### Instruction
Give back the full data character for character.

### Source records
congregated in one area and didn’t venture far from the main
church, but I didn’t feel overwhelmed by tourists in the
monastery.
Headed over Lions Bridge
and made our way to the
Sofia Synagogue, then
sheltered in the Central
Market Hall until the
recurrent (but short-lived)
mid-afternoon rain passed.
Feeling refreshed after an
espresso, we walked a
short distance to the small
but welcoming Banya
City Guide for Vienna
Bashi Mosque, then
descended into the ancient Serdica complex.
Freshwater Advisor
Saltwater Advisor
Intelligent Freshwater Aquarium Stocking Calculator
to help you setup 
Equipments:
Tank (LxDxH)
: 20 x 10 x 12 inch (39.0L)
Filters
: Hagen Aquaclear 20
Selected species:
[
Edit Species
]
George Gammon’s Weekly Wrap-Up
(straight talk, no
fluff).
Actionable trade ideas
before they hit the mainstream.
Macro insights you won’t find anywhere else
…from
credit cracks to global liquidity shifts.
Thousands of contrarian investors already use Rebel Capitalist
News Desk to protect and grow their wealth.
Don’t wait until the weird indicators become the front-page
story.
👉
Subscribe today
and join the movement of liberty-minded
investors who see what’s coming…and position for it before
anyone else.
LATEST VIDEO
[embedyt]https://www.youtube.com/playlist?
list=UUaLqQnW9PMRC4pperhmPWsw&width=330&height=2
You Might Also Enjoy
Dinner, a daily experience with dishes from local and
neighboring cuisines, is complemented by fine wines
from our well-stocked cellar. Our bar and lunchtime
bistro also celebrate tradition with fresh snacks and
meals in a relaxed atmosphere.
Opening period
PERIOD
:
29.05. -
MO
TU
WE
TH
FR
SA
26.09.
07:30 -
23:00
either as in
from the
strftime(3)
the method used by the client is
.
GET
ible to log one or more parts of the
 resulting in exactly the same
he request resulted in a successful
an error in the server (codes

### Written solution
congregated in one area and didn’t venture far from the main
church, but I didn’t feel overwhelmed by tourists in the
monastery.
Headed over Lions Bridge
and made our way to the
Sofia Synagogue, then
sheltered in the Central
Market Hall until the
recurrent (but short-lived)
mid-afternoon rain passed.
Feeling refreshed after an
espresso, we walked a
short distance to the small
but welcoming Banya
City Guide for Vienna
Bashi Mosque, then
descended into the ancient Serdica complex.
Freshwater Advisor
Saltwater Advisor
Intelligent Freshwater Aquarium Stocking Calculator
to help you setup 
Equipments:
Tank (LxDxH)
: 20 x 10 x 12 inch (39.0L)
Filters
: Hagen Aquaclear 20
Selected species:
[
Edit Species
]
George Gammon’s Weekly Wrap-Up
(straight talk, no
fluff).
Actionable trade ideas
before they hit the mainstream.
Macro insights you won’t find anywhere else
…from
credit cracks to global liquidity shifts.
Thousands of contrarian investors already use Rebel Capitalist
News Desk to protect and grow their wealth.
Don’t wait until the weird indicators become the front-page
story.
👉
Subscribe today
and join the movement of liberty-minded
investors who see what’s coming…and position for it before
anyone else.
LATEST VIDEO
[embedyt]https://www.youtube.com/playlist?
list=UUaLqQnW9PMRC4pperhmPWsw&width=330&height=2
You Might Also Enjoy
Dinner, a daily experience with dishes from local and
neighboring cuisines, is complemented by fine wines
from our well-stocked cellar. Our bar and lunchtime
bistro also celebrate tradition with fresh snacks and
meals in a relaxed atmosphere.
Opening period
PERIOD
:
29.05. -
MO
TU
WE
TH
FR
SA
26.09.
07:30 -
23:00
either as in
from the
strftime(3)
the method used by the client is
.
GET
ible to log one or more parts of the
 resulting in exactly the same
he request resulted in a successful
an error in the server (codes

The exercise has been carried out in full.